E' il Cireneo che aiuta Gesù... o è Gesù che aiuta il Cireneo?

Quando la vita ci costringe a portare una trave pesante, la chiamiamo facilmente croce.
Ma è croce solo se Gesù la porta con noi, altrimenti è dolore nudo e crudo, inutile, disperante, sterile. E comunque ineliminabile. 

Ci diciamo tante volte, nelle nostre elucubrazioni spirituali, che quando quella trave ci cade addosso, dobbiamo aiutare Gesù a portare la croce. 
Simone non ha scelto di aiutare Gesù. Dice il Vangelo che è stato costretto. Anche noi siamo costretti, ma è l'inquinamento del peccato che ci costringe a portare il dolore, la tribolazione, la morte. E Dio fatto carne, Gesù di Nazaret, entrato per sempre nella carne umana, ha scelto - lui sì ha scelto - di condividere il nostro dolore, la nostra morte. Per questo è sotto il peso della croce. Per questo è innalzato sulla croce. 
La croce: l'eterno segno dell'amore di Dio per l'umanità, per ogni uomo e ogni donna.

Fin dall'inizio l'umanità è crocifissa. E Dio fatto uomo ha scelto di condividere la nostra condizione. 
E' lui venuto - senza costrizione, liberamente - ad aiutarci a portare la croce. E il suo volto diventa assolutamente somigliante a quello di tutti i crocifissi. 

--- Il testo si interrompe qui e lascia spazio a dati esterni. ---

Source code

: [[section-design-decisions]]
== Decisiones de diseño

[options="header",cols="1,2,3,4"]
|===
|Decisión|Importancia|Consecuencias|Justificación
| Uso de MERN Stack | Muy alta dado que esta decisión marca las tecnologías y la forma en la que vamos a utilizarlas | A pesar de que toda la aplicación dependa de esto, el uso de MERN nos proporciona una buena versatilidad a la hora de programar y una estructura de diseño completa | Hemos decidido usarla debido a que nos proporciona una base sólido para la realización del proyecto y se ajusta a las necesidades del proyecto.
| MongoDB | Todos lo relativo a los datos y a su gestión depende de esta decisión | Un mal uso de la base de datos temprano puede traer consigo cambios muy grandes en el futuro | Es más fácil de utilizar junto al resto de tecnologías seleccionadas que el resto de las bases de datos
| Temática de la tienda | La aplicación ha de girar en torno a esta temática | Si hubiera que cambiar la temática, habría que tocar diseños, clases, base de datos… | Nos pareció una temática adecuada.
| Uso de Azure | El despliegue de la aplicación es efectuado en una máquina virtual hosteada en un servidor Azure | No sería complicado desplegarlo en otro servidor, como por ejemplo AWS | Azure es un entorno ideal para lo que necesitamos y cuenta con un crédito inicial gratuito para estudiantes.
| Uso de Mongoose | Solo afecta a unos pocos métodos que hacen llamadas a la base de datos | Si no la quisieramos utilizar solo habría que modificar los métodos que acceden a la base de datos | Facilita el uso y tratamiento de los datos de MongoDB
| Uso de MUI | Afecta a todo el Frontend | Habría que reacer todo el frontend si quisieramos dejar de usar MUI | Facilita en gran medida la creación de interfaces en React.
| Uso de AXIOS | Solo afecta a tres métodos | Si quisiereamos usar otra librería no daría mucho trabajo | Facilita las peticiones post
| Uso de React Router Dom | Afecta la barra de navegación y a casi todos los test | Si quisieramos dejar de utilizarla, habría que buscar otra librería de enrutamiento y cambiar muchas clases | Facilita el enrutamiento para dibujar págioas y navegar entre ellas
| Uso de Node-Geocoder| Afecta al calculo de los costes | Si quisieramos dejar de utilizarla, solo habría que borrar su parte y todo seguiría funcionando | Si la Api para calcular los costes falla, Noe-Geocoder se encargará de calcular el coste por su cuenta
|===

Ma la sua morte scelta per amore  vince per sempre ogni morte umana: è vita! Perché l'amore è più forte di ogni morte. L'amore è vita!  E anche il nostro dolore, nel suo, trova senso e valore; può generare vita.



Marko Rupnik,  Discesa agli inferi


E poiché Lui si è fatto uno con noi crocifissi, noi diventiamo uno con Lui Risorto, Lui che ci trae fuori dagli inferi e dalla morte.

Niente e nessuno potrà mai più separarci da Lui, il Crocifisso Risorto, se non scegliamo noi di abbandonarlo, perché ci ha inseguiti fin nella morte e non smette di incontrarci e sostenerci su ogni via di dolore che sale ogni Golgota, di accompagnarci e illuminarci su ogni strada di disperazione che scende verso Emmaus, di mostrarci i segni indelebili dell'amore dentro ogni stanza sbarrata dalla paura.

E' il Risorto, ma è per sempre il Crocifisso: contempliamo le sue mani, i suoi piedi, il suo costato. 

Noi, inquieti e tormentati Tommaso, toccando tremanti le nostre stesse ferite e quelle dei nostri fratelli e sorelle, possiamo riconoscere le piaghe traboccanti luminoso eterno amore del Crocifisso che è "Mio Signore e mio Dio" (Gv 20,28). Unica speranza.


L'augurio di Buona Pasqua possa essere l'augurio di incontrare il Crocifisso Risorto dentro la nostra stessa tribolazione, dentro la nostra stessa croce, per entrare con Lui nella sua stessa vita che è Amore e Pace.